ENFIM, (QUASE) IGUAL AO REMO
Desta vez, portanto, ficou difícil para os remadores manterem a segregação do uniforme dentro do clube. Até porque o futebol crescia absurdamente em popularidade, e o time rubro-negro já se mostrara vencedor. A permissão veio, somente mantida a restrição quanto ao escudo. Naquele ano de 1916 em que tentaria o tricampeonato da cidade, o Flamengo já realizara pioneira excursão ao Pará, iniciada no fim de dezembro do ano anterior, e já disputara com o fardamento antigo três partidas pelo Carioca, vencendo o Andarahy por 4 a 0, o Fluminense por 4 a 1 e perdendo para o Bangu no campo adversário da Rua Ferrer por 4 a 2. A ocasião de estreia do uniforme que permanece até hoje viria num dia festivo: além da nova camisa, o clube promoveria a inauguração oficial de seu estádio da Rua Paissandu, no qual já mandava seus jogos desde o final de outubro do ano anterior.
O adversário seria o time da Associação Athletica São Bento, campeão paulista de 1914, logo no ano de sua fundação, e considerado uma das potências da capital bandeirante (não confundir, portanto, com o clube de Sorocaba, existente até hoje). A equipe azul e branca não repetira a boa temporada em 1915, mas já estreara com um resultado expressivo no torneio estadual daquele ano, goleando por 5 a 3 a Associação Athletica das Palmeiras, campeã de 1915 e outra força da época (novamente, nada tem a ver com o atual Palmeiras). O principal nome do São Bento era o centromédio Lagreca, da Seleção Brasileira, além do center-forward Dias (outro do scratch, como se chamava a Seleção na época) e do ponta-esquerda Hopkins. Tal consciência da força do time levava a previsões ousadas e com arroubos de otimismo para a partida, como aconteceu com um cronista paulistano, que chegara a escrever prevendo uma derrota vergonhosa para o Flamengo, e que só por uma infelicidade o São Bento perderia o jogo.
O DIA DA ESTREIA
Se a imprensa de lá alfinetava, entre os clubes o clima era de cordialidade. A delegação do time beneditino chegou ao Rio de trem, pelo noturno de luxo, às 8h15 da manhã do dia do jogo, sendo recebida na Estação Central do Brasil por dirigentes e representantes rubro-negros e partindo de lá em cortejo de automóveis até a sede rubro-negra no casarão da Praia do Flamengo. Visitou as instalações e foi homenageada pelos sócios do clube. Após o almoço, foi levada a um passeio pela cidade, retornando ao hotel em que se hospedou e se concentrou para a partida, marcada para o meio da tarde. Depois do jogo haveria um banquete, antes de a comitiva tomar o trem de volta para a capital paulista.

** Aplique a leitura **
(a) Edite as linhas da listagem começando em "George Apostolov" e terminando em "Prove the Business Case to Your", substituindo "Calculator" por "Estimator" e deixando todo o resto igual.
(b) Prossiga com o texto sobre a estreia do novo uniforme do Flamengo a partir do ponto em que ele termina.
A listagem não tem relação alguma com o texto.

** Listagem a utilizar **

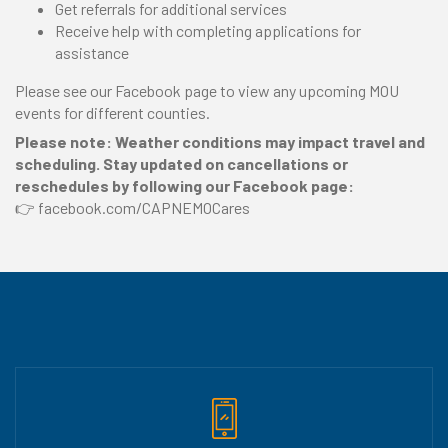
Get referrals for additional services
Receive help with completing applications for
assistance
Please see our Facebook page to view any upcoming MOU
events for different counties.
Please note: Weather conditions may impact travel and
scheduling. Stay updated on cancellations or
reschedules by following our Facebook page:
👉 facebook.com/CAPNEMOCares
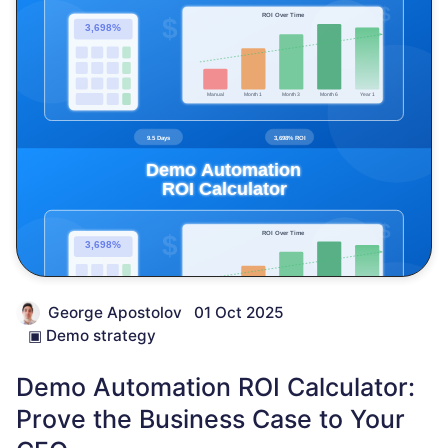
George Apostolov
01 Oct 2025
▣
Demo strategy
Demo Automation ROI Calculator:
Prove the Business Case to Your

---

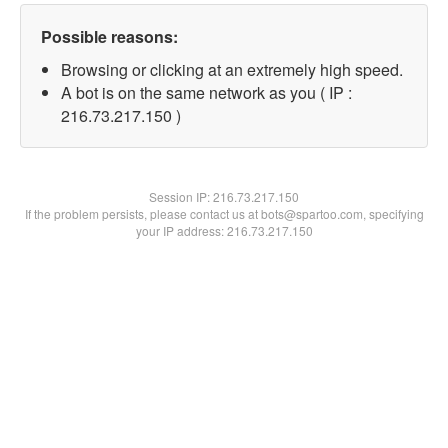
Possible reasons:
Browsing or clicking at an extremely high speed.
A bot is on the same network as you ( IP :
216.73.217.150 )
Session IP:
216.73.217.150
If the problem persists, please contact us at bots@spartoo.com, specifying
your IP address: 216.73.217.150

** Respostas apresentadas **
(a)
George Apostolov
01 Oct 2025
▣
Demo strategy
Demo Automation ROI Estimator:
Prove the Business Case to Your

(b)
Às 15h42, após uma preliminar entre os segundos quadros (reservas) rubro-negros e os do Botafogo encerrada com empate em 2 a 2, a bola rolou para Flamengo x São Bento. Os donos da casa foram a campo com o goleiro Cazuza; os backs Antonico e Nery; Curiol, Sydney Pullen e Galo na linha média; e Arnaldo, Gumercindo, Reid, Borgerth e Riemer no ataque. Já os visitantes alinharam Orlando; Zacharias e Burgos; Buker, Lagreca e Moraes; Damaso, Cesar, Dias, Irineu e Hopkins. Assim que Affonso de Castro apitou o início a partida, o Flamengo passou a pressionar o São Bento, que tentava escapar nos contra-ataques. Mas os rubro-negros tiveram amplo domínio das ações em toda a primeira etapa, e já abriram o placar aos quatro minutos, quando o center-half (hoje, volante) inglês Sydney Pullen driblou Lagreca e os dois defensores paulistas e chutou inapelavelmente para vencer Orlando.
Mesmo em vantagem, o Flamengo seguiu pressionando: criou inúmeras situações de gol, acertou a trave, teve um gol de Arnaldo anulado por impedimento, até que Sydney Pullen, um monstro em campo na defesa e no ataque, deu belo passe a Gumercindo, que bateu cruzado e ampliou a contagem. Sob a baliza do São Bento, o arqueiro Orlando vai fazendo o que pode para impedir a goleada. Chega a bloquear quatro chances consecutivas do Flamengo. E numa escapada, o time paulista descontou quando Hopkins desceu pela esquerda, chutou forte, Cazuza deu rebote e Dias escorou. O primeiro tempo terminou com o Fla na frente por 2 a 1.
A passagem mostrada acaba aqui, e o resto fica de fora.